*Selected passage:*
The Arab body politic, seen as combining the family traits of both male and female, is conceived of in colonial literature as so degenerate it could only, at best, learn to serve the interests of empire by becoming domesticated enough to provide the manual labor for the West’s civilizing mission. Tlatli demonstrates that during the nationalist period, independence did not lead to personal liberation; rather, patriarchal practices and attitudes continued to define woman’s place as in the domestic sphere, a fact that only becomes clear in the refracted violence impacting those who live outside the bonds of marriage and motherhood. Defining the civil status of women in terms of marriage and family signaled both advances in the rights of women, and continuities with the earlier Islamic and French colonial eras. Yet Tlatli’s own postcolonial positioning demonstrates that simply redefining domestic relations in terms of Western feminism, with its focus on individualism, does further violence to the more relational concept of identity that is at the heart of the halqa performance.

Tlatli set her film in one of the actual houses of the beys in Manouba, a suburb of Tunis. The play of mimetic representation and overt fiction is complex in her script. Hichem Rostom, who played the role of Si Bechir, recalls that the film contains an interesting mixture of fiction and fact. While Sid Ali is based on a real character who lived in the house and who had a number of brothers, the character Rostom played, Si Bechir, is a composite fictional character. Some of the more overtly fictional elements of the story—for example, the birth of two children, one legitimate and one illegitimate, on the same day—are, in fact, fact.14 The plot of the movie emerged in a very indirect way, according to Tlatli. After her mother was diagnosed with Alzheimer’s disease and came to a point where the only person she recognized was her daughter, Tlatli would drive her around the countryside and hold disjointed conversations with her. When her mother would grow tired and fall asleep, Tlatli would park by the sea and read a book or magazine until she woke up. One day, she brought a notebook instead:

I began writing down my thoughts about my mother. I then realized while my mother was sleeping beside me that she was in many ways a stranger to me. There were so many things about her life that were now closed off to me because it was too late to ask.15

Thinking about her childhood, Tlatli realized that even as a child she had been aware of the act of silence and silencing:

I noticed that when my father left in the morning, the entire house became animated. All of the women in the house had all kinds of interesting things to say. As soon as my father returned in the evening, silence once again fell over our house like a shroud.16

In an effort to understand her mother’s life, a mother who could no longer be asked directly, Tlatli asked those around her about what her life had been like:

That work was rewarding, and it was very useful for my characters. But I didn’t translate her life scrupulously because it would have pained me, I just tried to retranscribe it through the character Khadija, her joys, her pain, her difficulty in being a woman.17

Tlatli transposed her personal memories of growing up in a modest family in the seaside suburb of Sidi Bou Said into a tale of Tunisia emerging from colonialism at the time of the last beys as seen through the eyes of a young girl, a girl who embodies the future.

*Provided data:*

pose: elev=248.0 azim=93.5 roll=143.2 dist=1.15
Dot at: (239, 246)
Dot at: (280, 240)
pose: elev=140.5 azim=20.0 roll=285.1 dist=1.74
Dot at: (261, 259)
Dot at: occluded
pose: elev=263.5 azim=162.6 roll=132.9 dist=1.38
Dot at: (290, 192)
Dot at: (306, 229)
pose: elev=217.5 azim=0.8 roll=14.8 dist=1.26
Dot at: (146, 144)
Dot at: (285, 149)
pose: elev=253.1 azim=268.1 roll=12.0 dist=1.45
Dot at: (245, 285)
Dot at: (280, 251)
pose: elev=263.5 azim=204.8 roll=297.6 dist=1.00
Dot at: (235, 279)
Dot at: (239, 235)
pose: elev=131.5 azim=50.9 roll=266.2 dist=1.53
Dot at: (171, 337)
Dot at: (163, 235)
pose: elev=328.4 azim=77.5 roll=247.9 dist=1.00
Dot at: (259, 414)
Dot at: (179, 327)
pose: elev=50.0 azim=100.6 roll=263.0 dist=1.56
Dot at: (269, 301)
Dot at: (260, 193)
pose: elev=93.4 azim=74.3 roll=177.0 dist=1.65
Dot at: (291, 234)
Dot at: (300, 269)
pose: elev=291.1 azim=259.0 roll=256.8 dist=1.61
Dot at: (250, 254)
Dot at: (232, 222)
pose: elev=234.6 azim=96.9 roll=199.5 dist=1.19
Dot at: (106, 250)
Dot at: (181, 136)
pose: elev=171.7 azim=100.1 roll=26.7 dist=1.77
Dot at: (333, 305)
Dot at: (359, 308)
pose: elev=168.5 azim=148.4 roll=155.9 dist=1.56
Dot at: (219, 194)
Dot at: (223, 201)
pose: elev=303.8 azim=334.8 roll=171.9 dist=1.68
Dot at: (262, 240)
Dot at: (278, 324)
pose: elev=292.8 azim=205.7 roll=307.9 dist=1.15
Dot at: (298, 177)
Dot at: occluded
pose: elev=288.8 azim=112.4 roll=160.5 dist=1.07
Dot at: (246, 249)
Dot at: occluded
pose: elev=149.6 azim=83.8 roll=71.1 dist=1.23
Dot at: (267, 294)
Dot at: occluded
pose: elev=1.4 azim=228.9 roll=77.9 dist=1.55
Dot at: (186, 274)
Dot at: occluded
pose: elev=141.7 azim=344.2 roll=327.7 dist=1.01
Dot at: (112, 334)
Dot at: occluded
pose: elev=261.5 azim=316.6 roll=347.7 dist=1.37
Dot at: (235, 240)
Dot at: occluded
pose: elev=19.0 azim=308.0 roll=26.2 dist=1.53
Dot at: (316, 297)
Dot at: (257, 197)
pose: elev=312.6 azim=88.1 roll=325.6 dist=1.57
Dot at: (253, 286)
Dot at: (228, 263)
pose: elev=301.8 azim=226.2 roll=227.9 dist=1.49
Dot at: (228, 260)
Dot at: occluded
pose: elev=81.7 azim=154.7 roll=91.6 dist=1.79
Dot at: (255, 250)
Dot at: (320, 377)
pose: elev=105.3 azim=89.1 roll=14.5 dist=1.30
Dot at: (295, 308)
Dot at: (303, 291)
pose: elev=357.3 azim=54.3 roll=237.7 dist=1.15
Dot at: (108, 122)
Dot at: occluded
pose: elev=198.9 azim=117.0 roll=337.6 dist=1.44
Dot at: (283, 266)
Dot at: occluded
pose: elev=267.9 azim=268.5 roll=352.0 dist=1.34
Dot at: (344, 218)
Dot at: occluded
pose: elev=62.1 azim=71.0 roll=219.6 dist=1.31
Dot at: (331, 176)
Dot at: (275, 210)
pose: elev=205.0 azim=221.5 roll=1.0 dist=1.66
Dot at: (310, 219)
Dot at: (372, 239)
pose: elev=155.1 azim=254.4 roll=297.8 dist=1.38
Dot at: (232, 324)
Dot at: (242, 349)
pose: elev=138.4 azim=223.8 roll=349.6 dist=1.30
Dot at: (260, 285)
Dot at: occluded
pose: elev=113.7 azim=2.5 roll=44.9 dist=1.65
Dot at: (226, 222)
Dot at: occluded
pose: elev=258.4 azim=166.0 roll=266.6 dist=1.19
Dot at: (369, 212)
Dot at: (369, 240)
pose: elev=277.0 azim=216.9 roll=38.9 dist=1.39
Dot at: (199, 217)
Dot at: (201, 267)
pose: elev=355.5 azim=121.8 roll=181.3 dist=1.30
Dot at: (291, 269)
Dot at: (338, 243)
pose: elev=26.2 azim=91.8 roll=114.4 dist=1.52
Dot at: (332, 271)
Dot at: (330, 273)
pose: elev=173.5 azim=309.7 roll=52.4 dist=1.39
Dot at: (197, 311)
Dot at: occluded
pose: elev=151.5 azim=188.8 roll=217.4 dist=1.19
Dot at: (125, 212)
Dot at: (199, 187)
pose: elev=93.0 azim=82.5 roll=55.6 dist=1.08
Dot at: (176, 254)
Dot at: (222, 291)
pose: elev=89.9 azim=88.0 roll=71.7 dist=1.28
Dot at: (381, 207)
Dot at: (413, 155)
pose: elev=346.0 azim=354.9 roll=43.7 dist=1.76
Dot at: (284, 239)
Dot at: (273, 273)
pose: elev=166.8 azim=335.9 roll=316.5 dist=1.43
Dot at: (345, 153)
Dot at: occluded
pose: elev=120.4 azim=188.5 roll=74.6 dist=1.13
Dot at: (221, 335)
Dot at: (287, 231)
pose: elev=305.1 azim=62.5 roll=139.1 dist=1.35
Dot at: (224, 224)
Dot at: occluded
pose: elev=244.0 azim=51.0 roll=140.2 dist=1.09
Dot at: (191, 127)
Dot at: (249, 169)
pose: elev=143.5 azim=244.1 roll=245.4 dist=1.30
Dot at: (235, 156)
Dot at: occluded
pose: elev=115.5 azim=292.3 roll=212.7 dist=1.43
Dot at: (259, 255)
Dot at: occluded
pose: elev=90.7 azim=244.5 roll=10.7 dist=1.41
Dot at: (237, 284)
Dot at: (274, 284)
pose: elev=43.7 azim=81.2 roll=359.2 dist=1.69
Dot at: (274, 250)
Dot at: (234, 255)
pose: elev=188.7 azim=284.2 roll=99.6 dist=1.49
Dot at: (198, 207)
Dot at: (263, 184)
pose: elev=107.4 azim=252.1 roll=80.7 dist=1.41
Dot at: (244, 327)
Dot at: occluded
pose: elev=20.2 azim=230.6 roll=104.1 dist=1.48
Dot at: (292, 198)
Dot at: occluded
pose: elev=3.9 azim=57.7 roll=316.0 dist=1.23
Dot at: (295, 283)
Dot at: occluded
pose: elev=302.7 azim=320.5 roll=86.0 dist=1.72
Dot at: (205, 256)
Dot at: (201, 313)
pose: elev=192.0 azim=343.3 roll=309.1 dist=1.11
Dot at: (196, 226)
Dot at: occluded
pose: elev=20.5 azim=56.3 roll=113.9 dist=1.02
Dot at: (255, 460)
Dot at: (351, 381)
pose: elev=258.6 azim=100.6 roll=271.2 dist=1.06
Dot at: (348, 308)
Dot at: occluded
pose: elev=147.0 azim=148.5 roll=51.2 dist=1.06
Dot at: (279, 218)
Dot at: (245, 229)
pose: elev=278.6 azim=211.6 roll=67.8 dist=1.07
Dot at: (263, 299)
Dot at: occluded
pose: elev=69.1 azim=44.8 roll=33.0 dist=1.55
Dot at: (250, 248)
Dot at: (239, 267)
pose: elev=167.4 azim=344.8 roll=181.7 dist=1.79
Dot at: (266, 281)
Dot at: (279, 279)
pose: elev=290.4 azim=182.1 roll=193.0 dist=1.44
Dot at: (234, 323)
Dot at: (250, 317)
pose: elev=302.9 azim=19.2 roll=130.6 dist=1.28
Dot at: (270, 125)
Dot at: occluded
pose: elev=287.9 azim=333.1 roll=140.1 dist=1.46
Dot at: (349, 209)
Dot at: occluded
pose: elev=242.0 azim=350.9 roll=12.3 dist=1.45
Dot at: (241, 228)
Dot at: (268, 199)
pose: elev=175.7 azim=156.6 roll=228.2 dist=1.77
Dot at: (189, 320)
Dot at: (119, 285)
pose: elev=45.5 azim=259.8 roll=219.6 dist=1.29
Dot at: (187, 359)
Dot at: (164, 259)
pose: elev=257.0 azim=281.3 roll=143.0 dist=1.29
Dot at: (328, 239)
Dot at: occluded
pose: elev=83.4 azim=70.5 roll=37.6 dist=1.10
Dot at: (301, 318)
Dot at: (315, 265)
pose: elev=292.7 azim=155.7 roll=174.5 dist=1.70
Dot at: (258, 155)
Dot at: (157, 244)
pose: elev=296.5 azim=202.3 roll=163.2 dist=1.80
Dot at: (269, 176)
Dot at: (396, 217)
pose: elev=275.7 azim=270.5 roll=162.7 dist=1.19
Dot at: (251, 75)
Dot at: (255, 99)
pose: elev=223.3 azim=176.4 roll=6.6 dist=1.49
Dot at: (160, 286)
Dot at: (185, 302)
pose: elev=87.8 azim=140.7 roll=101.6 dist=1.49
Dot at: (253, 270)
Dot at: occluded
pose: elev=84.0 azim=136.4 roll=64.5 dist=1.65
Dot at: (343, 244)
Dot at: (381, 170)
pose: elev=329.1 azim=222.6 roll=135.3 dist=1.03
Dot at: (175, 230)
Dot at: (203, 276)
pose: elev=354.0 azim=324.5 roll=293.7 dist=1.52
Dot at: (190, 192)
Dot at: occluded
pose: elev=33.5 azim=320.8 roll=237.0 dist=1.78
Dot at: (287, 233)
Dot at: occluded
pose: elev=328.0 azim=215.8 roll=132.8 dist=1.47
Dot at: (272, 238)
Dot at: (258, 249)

*Required action:*
According to the passage on Tlatli's film, where did she set the film?

*Answer to this exercise:*
She set it in one of the actual houses of the beys in Manouba, a suburb of Tunis.